Rz. 53
Bei Ausschlagung des Vermächtnisses richten sich die Rechtsfolgen grundsätzlich nach § 2180 BGB. Hat der Pflichtteilsberechtigte das Vermächtnis angenommen, ist eine spätere Ausschlagung nicht mehr möglich, ebenso wenig nach Erlöschen des Vermächtnisses.
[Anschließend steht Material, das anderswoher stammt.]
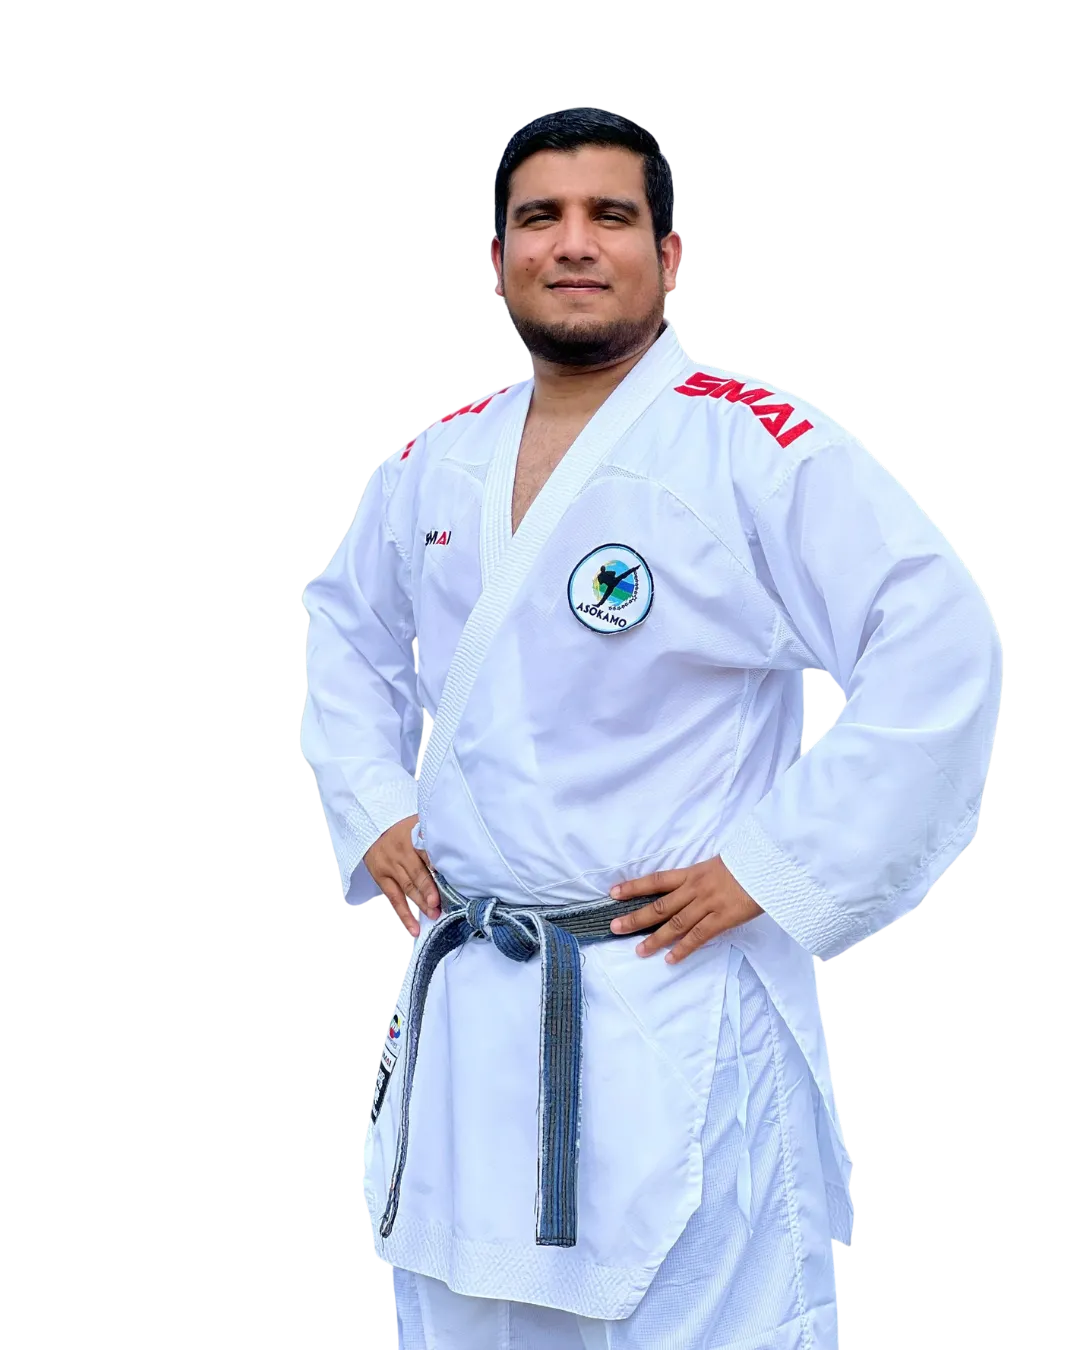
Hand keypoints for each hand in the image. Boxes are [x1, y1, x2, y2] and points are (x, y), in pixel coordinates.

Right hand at [363, 814, 440, 936]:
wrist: (370, 828)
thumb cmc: (403, 828)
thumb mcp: (418, 822)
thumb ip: (435, 833)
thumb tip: (461, 844)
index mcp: (413, 835)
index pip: (428, 853)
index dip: (438, 867)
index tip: (451, 879)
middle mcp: (401, 851)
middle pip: (417, 872)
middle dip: (429, 890)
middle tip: (439, 904)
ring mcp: (390, 866)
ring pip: (407, 888)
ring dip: (420, 904)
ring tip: (432, 916)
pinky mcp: (381, 878)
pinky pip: (393, 899)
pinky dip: (404, 914)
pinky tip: (413, 928)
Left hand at [608, 856, 763, 964]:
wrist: (769, 865)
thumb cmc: (746, 864)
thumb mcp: (717, 865)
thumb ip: (699, 877)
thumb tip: (685, 889)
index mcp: (693, 872)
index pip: (657, 880)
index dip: (634, 886)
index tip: (614, 892)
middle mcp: (695, 888)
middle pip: (659, 905)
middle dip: (635, 917)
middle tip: (614, 927)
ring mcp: (708, 904)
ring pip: (675, 923)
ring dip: (655, 939)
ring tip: (639, 951)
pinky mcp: (723, 918)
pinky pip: (698, 936)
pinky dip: (683, 949)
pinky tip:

Während seines Bestehens ist das Wahlrecht nach § 2307 BGB einschließlich des Ausschlagungsrechts aber auch vererblich. Auch wenn sogar eine Ausschlagung durch schlüssiges Verhalten möglich ist, kann in der Geltendmachung des Pflichtteilsanspruchs nur dann eine konkludente Ausschlagung zu sehen sein, wenn der Pflichtteilsschuldner mit dem Vermächtnisschuldner identisch ist.
Rz. 54
Hat der Pflichtteilsberechtigte zum Zeitpunkt der Pflichtteilsgeltendmachung keine Kenntnis von dem Vermächtnis oder glaubt er, es stünde ihm neben dem Pflichtteil zu, ist eine schlüssige Ausschlagung ausgeschlossen. Auch wenn lediglich der Pflichtteilsrestanspruch eingefordert wird, ist im Zweifel keine Ausschlagung gewollt. Schließlich steht der Pflichtteilsrestanspruch dem Berechtigten auch ohne vorherige Vermächtnisausschlagung zu. Im Ergebnis entscheiden aber stets die Umstände des Einzelfalls.
Rz. 55
Praxishinweis
Kommt es insoweit zu Auslegungsschwierigkeiten, ist im Zweifel immer die für den Pflichtteilsberechtigten günstigere Auslegung zu bevorzugen. Ob dieser Grundsatz in der Praxis in allen Fällen Beachtung findet, ist fraglich. Dem Pflichtteilsberechtigten ist daher zu raten, sein Verhalten und seine Erklärungen gegenüber dem Pflichtteils- und Vermächtnisschuldner so eindeutig wie möglich zu gestalten, damit Unklarheiten über die Frage der Ausschlagung gar nicht erst aufkommen können.
Rz. 56
Macht der Pflichtteilsberechtigte von seinem Ausschlagungsrecht wirksam Gebrauch, führt dies dazu, dass der Anfall des Vermächtnisses an den Pflichtteilsberechtigten gem. §§ 2180 Abs. 3, 1953 Abs. 1 BGB als nicht erfolgt gilt. Der Weg zum vollen Pflichtteil ist dann frei. Die Pflichtteilsberechnung vollzieht sich in diesem Fall nach den allgemeinen Grundsätzen, also auch unter Berücksichtigung anrechnungs- bzw. ausgleichungspflichtiger Vorempfänge. Handelt es sich bei dem Ausschlagenden um den überlebenden Zugewinn-Ehegatten, hat dieser nach der güterrechtlichen Lösung lediglich Anspruch auf den kleinen Pflichtteil. Ein Wahlrecht zum großen Pflichtteil besteht nicht.
Rz. 57
Ausschlagung und Annahme des Vermächtnisses sind bedingungsfeindlich. Vorbehalte sind daher unzulässig. Die Annahme des Vermächtnisses hat grundsätzlich die Verpflichtung zur Erfüllung durch letztwillige Verfügung angeordneter Belastungen und Beschwerungen (Untervermächtnis, Testamentsvollstreckung etc.) zur Folge.
Rz. 58
Das Wahlrecht nach § 2307 Abs. 1 BGB ist höchstpersönlicher Natur, sodass bspw. eine Annahmehandlung des Testamentsvollstreckers dem Pflichtteilsberechtigten nicht zugerechnet werden kann.